WORK INSTRUCTIONS.
In the article on the WHO's call for a national Covid-19 vaccine plan, what share of Sri Lanka's population has the WHO pledged to cover with vaccine doses?

SUPPLIED TEXT.
· · · · ·

WHO calls for national plan to deploy Covid-19 vaccine | Sunday Observer

WHO calls for national plan to deploy Covid-19 vaccine

15 November, 2020

Sri Lanka should have a national plan to deploy a Covid-19 vaccine, while the country awaits the approval and subsequent delivery of vaccine doses, WHO’s Sri Lankan representative Dr. Razia Pendse said.

The WHO is expecting doses of a vaccine to begin arriving in countries in mid 2021, while a limited number of vaccines may be available for high-risk groups early next year if trials on vaccines prove to be successful.

“Phase III trials for some candidate vaccines began in July 2020. We expect that the results from this large-scale trial phase will begin to come in at the end of the year, possibly from the end of this month. When data is available, regulatory authorities will need to assess the safety and efficacy, and manufacturing for approved vaccines will begin,” the country representative told the Sunday Observer.

The WHO has pledged to provide doses to cover 20 percent of the country’s population when a vaccine is finalised.

The COVAX Facility, led by Gavi, CEPI and WHO is an unprecedented global effort to ensure that if and when a vaccine proves safe and effective, each country has equitable access to it as quickly as possible, Dr. Pedse said, adding that over 180 countries and economies, including Sri Lanka, have signed up for COVAX.

“All countries that have signed up for COVAX, are eligible to receive an initial proportional allocation of doses. Countries will progressively receive doses until all countries reach 20 percent of their population,” she said, adding that it is important that Sri Lanka have a national plan in deploying the vaccine.

Dr. Pedse said this includes budgeting/financing framework, regulatory requirements, prioritisation of population groups, health system requirements, mechanisms/platforms for the delivery of vaccines, mechanisms to monitor adverse events following vaccination, communication strategies for demand generation and to improve community acceptance.

· · · · ·

SOURCE DATA.
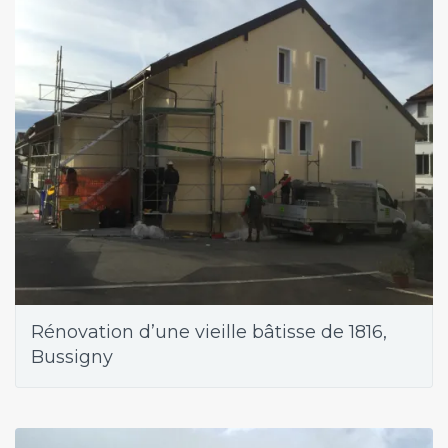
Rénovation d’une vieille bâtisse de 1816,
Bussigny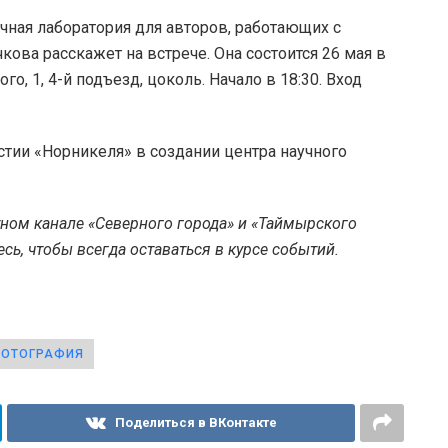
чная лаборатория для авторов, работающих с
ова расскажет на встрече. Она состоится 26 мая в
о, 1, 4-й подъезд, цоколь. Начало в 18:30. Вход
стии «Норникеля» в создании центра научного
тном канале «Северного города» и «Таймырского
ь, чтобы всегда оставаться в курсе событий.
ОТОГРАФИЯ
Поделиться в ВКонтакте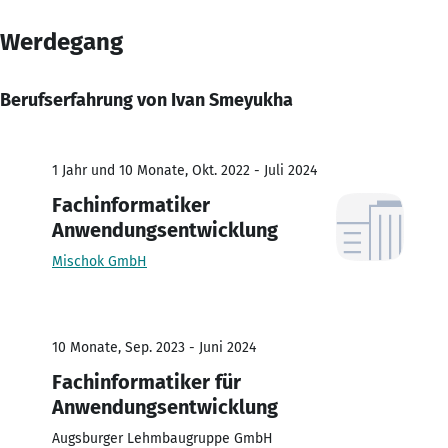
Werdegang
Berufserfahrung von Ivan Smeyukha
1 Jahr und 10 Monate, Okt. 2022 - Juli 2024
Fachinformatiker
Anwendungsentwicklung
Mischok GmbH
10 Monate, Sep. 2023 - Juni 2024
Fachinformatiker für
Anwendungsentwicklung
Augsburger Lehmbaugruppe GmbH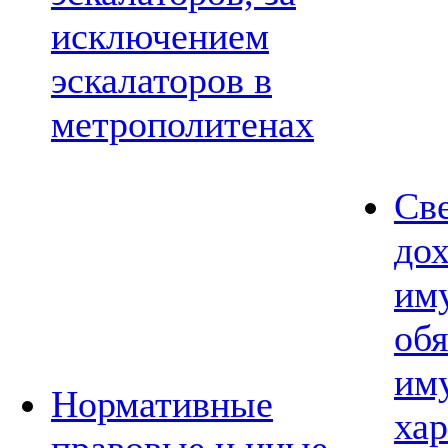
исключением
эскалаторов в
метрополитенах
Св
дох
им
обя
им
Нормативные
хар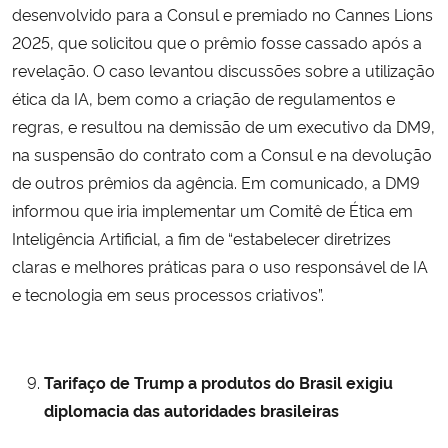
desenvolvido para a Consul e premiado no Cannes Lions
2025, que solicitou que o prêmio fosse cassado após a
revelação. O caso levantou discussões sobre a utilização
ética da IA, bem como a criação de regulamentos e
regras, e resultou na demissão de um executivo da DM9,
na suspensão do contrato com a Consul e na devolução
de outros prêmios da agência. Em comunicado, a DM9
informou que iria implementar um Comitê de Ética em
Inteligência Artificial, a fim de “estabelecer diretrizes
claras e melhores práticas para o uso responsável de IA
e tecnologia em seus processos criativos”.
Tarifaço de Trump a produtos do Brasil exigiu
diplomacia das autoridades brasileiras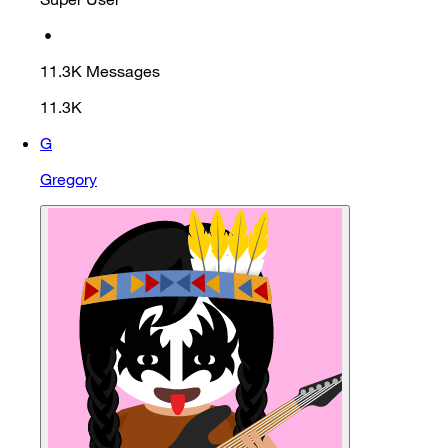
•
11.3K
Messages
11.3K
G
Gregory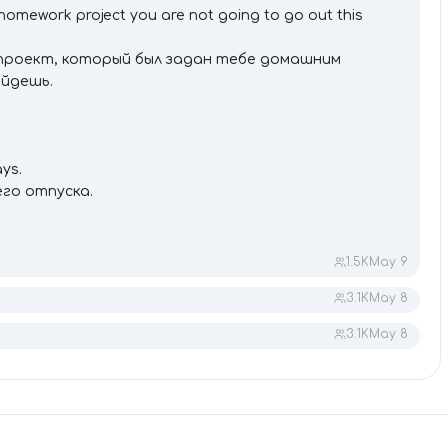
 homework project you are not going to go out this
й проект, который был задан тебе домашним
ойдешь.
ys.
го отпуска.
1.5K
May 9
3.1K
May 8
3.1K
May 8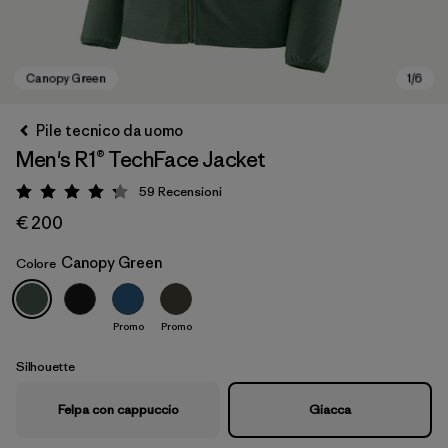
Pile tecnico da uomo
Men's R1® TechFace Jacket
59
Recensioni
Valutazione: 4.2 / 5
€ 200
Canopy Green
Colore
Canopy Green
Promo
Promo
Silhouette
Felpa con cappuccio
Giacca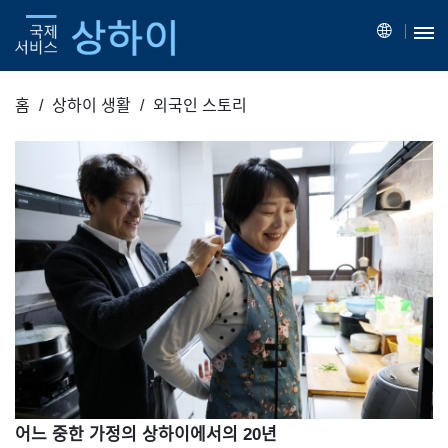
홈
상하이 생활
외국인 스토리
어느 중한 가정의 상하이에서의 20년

· · · · ·

TASK RESPONSE.
20 percent of the country's population.